Very nice! I would love to read the book. Let me know where to buy a copy.
Thanks for reading Lisa. I’ll be announcing the publishing date of my book very soon! Its a very exciting project for me – one I thought I would never undertake but has opened a whole new world of creativity for me.
WOW great story; nerve wracking and compelling. I really enjoyed it but oh my, it being true makes it really scary. I’m glad you gals and Jaz made it out alive. That was too close for comfort.
Nice job Claudia
Thanks for reading and commenting. Yes, it was quite the ordeal. We both learned some things about ourselves and each other on that trip. For me it was a reminder that when I’m out with others I need to pay closer attention to their physical and mental levels and not assume they will be able to endure what I can. I’ve spent almost all my life going solo into the wild and I know I can survive a great deal. Betsy realized that her will to live was much stronger than she imagined and became a stronger woman internally because of the experience. And Jaz was a truly amazing dog that night. Poor girl was hardly moving around after such a taxing outing. (Hell, none of us were moving around much the next day!)

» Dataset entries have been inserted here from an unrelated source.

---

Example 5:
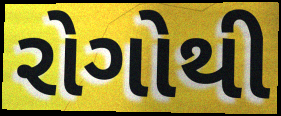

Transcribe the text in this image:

રોગોથી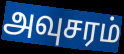
அவுசரம்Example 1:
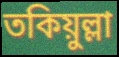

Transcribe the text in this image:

তকিয়ুল্লা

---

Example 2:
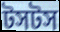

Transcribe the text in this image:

টসটস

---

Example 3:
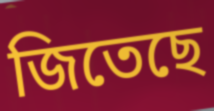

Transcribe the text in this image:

জিতেছে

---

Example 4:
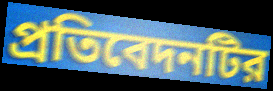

Thanks again for your comments. I’ll be announcing the availability of my book very soon.
Congratulations on your award!
Wow – what a great story! And what a close brush… I’m sure it helped you learn how strong and determined you are. I could almost feel the cold, and taste the fear. Well told, and even better, survived!
As I mentioned to another person, we both learned a lot about ourselves and each other that night. Life can really test our inner and outer strength when you least expect it!
Good story, and kept me captivated even though I knew what happened from verbal account. I could easily visualize you two in your struggle. Life makes for good stories, but I hope you don’t have anymore personal experiences like that again! Congrats on well-deserved writing award on this.
Well you just never when the next casual outing will turn into something epic. Part of why I love getting out in nature so much. Also, there is always a great deal to learn about ourselves, others and the natural world.
Claudia, I am not certain if I am more amazed by the ease and fluidity of how you told the story OR by the fact that you had such an amazing story to tell! I’m glad you never told me about this adventure before (though I kind of already knew you survived 🙂 ) Instead I felt like I was experiencing it with you – skiing and sliding through the story with you, Betsy and Jaz!
I look forward to living vicariously through your printed words – keep sharing!
Yes, it was quite the adventure although not intended to be such. My next project is turning this story into a novella. Stay tuned!
Oh my how scary. To have put it on paper so that the read can feel like they were there.
Yes, it was scary but we both learned a lot about each other and ourselves. These are the kinds of lessons that I think can be taught best while in nature.